* [Aufgabenstellung]
1) Gib bitte aus dem Lesetext alles von "Es ist auch" bis hinunter zu "Mehrheit ihr Ende." wortgetreu wieder.
2) Erkläre in ein bis drei Sätzen anhand des Lesetexts, warum den Bullies in der Schule zu Chile wenig einfiel.

____ Lesetext

In der Industriestadt im Norden von Paris regiert seit 1965 der kommunistische Bürgermeister Dominique Frelaut. »Er verschaffte uns einen Platz in einem Block neuer Sozialwohnungen, die ohnehin für Flüchtlinge vorgesehen waren«, beschreibt Carrasco. Für Marcela und alle anderen im Exil Geborenen ist es das erste Zuhause, eine Art Kommune über mehrere Stockwerke. »Im Gegensatz zu unseren Eltern empfanden wir hier nie jene Entwurzelung«, erzählt Ismael Oddó im Rückblick auf seine Kindheit. »Es waren sehr glückliche Tage.« In den Nächten gibt es oft Hauskonzerte, sein Vater, Willy Oddó, singt und spielt dann am liebsten Tangos und Zambas. Wenn es den Kindern zu viel wird, verziehen sie sich vor den Fernseher, toben durchs Treppenhaus oder spielen in einer leeren Wohnung. »Die arme Marcela«, lacht Ismael, »als Kleinste durfte sie nicht immer mitmachen, aber gesehen hat sie sicher einiges.«

Marcela bekommt tatsächlich mehr mit, als die Großen glauben. Sie erinnert sich, wie ihr Vater weinte, »wenn er seine Eltern in Chile vermisste«, an die Tränen einer Mitschülerin aus Nordafrika, die in der Schule gemobbt wurde. Auch Marcela wird oft für »eine kleine Araberin« gehalten. »Wie rassistisch Frankreich tickt, war schnell klar.« Nur zu Chile fällt den Bullies in der Schule wenig ein: »Sie wussten schlicht zu wenig, hatten noch nie von Südamerika gehört. Wir dagegen bedachten sie ungestraft mit Schimpfwörtern.«

Bis heute teilen Marcela, Ismael und die anderen Kinder der Quilapayúns nostalgisch-witzige Anekdoten in einer Messenger-Gruppe. Andere Geschichten werden eher vorsichtig hervorgeholt, bei persönlichen Treffen. Oft beginnen diese Erzählungen mit Fragen, bei denen ihre Eltern damals um Antworten rangen: »Warum sprechen alle hier weiter Spanisch, wenn wir doch in Frankreich leben?«, will die kleine Marcela einmal wissen. »Und warum hört ihr nie Platten von Víctor Jara, wo ihr doch ein Foto von ihm aufbewahrt?«, wirft Ismael als Jugendlicher beim gemeinsamen Abendessen in die Runde. »Als ich das fragte, sackte mein Vater am Küchentisch zusammen. Dann erzählte er mir, wie wichtig Víctor für den ›Stamm der Quilapayún‹ gewesen sei, als Mentor, für die ersten Schritte auf der Bühne, wie er ermordet wurde, warum sie für ihn und die Menschenrechte sangen, in Spanisch, der Sprache der Liebe, der Sprache der Überlebenden.«

Es ist auch diese Verpflichtung, die Quilapayún Ende der 80er Jahre zurück nach Chile treibt. 1988 stimmt Chile über eine Rückkehr zur parlamentarischen Demokratie ab. Auf der letzten großen Demonstration gegen die Machthabenden intonieren Carrasco und seine Mitstreiter erstmals wieder »El Pueblo Unido«, jenes hoffnungsvolle Lied, das 1970 die Wahl Allendes begleitete. Und tatsächlich: Die von den Militärs als demokratisches Feigenblatt geplante Volksabstimmung besiegelt mit einer einfachen Mehrheit ihr Ende.

________
____ Bereitgestelltes Material

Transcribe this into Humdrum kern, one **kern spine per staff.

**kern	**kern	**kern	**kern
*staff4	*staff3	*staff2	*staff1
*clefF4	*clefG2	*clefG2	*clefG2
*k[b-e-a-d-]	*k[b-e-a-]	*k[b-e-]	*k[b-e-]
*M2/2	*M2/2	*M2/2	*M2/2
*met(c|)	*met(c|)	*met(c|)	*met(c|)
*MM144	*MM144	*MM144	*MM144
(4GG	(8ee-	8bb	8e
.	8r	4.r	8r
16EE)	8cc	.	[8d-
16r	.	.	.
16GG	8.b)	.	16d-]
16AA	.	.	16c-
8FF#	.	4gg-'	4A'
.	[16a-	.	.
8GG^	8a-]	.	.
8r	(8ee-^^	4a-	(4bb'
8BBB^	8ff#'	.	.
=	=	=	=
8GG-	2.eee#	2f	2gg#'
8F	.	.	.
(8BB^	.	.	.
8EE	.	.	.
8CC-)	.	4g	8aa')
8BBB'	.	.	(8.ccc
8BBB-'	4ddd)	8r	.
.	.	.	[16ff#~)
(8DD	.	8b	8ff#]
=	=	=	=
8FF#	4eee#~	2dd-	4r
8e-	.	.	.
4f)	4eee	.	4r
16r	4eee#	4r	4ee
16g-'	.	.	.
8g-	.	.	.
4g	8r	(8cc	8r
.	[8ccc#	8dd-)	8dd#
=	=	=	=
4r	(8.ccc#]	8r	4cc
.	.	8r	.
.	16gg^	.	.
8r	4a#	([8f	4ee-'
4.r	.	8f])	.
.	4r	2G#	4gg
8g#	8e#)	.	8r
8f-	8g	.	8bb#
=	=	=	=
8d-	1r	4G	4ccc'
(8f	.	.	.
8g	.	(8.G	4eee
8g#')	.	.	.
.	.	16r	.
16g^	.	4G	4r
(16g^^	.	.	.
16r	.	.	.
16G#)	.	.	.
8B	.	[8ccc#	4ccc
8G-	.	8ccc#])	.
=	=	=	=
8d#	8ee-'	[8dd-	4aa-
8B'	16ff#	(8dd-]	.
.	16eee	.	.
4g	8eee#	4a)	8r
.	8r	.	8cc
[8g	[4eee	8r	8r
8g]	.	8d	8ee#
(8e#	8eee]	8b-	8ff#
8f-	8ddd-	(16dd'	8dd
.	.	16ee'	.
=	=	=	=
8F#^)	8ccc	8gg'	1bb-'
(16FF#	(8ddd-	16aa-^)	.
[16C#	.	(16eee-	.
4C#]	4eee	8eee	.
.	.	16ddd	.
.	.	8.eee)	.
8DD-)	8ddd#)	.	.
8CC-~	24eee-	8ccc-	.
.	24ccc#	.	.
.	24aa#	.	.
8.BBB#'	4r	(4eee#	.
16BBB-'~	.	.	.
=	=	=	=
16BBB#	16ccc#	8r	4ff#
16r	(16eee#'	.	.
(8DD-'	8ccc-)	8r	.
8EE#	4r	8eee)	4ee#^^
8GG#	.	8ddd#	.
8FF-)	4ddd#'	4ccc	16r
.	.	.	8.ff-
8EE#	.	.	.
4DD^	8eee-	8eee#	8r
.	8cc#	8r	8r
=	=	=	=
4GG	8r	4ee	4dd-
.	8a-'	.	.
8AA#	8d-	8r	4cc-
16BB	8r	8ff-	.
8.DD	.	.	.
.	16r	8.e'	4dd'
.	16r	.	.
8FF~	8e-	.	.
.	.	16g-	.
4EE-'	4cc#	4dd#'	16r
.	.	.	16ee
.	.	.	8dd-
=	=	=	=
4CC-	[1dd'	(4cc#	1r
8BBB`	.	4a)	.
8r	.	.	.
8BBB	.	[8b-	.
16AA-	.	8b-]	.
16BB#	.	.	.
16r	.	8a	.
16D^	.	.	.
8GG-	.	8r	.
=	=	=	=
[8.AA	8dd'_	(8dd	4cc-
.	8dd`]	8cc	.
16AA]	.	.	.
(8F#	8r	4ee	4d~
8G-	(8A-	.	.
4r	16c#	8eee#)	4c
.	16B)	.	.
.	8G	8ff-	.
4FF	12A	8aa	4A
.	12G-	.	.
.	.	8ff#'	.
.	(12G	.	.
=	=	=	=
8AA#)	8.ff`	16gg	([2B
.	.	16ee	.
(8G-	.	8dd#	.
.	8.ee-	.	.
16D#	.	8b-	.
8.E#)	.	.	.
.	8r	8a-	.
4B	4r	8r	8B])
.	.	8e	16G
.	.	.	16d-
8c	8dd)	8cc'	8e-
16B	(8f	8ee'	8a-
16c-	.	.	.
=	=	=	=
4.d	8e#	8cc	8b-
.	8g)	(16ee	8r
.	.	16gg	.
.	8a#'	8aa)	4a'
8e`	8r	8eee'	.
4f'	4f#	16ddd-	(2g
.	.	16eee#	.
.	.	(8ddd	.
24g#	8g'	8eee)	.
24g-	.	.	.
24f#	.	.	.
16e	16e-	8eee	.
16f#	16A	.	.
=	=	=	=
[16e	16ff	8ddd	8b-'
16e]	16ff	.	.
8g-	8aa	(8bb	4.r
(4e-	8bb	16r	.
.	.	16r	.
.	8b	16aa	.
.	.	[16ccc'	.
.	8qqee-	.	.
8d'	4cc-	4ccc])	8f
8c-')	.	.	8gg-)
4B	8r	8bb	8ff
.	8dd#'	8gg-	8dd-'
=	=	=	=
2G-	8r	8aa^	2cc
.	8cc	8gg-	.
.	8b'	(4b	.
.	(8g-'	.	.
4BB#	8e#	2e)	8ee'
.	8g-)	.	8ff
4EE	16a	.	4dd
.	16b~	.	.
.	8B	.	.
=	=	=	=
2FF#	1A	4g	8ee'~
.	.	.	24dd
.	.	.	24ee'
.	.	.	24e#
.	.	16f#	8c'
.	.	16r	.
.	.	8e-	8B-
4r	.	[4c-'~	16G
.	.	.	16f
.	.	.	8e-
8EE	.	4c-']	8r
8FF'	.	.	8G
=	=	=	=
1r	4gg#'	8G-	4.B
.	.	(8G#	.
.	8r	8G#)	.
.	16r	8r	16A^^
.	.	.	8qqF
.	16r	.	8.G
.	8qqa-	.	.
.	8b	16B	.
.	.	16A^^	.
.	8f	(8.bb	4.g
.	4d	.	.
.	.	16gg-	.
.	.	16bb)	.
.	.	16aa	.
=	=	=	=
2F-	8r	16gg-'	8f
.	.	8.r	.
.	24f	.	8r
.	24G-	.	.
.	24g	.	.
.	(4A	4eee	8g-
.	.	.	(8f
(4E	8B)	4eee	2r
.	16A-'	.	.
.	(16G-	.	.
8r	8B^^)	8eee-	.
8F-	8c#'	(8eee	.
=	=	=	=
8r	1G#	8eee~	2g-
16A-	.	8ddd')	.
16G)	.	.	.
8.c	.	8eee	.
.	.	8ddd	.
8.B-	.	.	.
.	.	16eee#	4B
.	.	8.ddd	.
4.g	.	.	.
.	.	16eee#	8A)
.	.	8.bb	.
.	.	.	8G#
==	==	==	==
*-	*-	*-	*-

________

* [Antworten je Aufgabe]
1)
Es ist auch diese Verpflichtung, die Quilapayún Ende der 80er Jahre zurück nach Chile treibt. 1988 stimmt Chile über eine Rückkehr zur parlamentarischen Demokratie ab. Auf der letzten großen Demonstration gegen die Machthabenden intonieren Carrasco und seine Mitstreiter erstmals wieder »El Pueblo Unido«, jenes hoffnungsvolle Lied, das 1970 die Wahl Allendes begleitete. Und tatsächlich: Die von den Militärs als demokratisches Feigenblatt geplante Volksabstimmung besiegelt mit einer einfachen Mehrheit ihr Ende.

2) Den Bullies fiel zu Chile wenig ein, weil sie schlicht zu wenig wussten. Sie hatten noch nie von Südamerika gehört.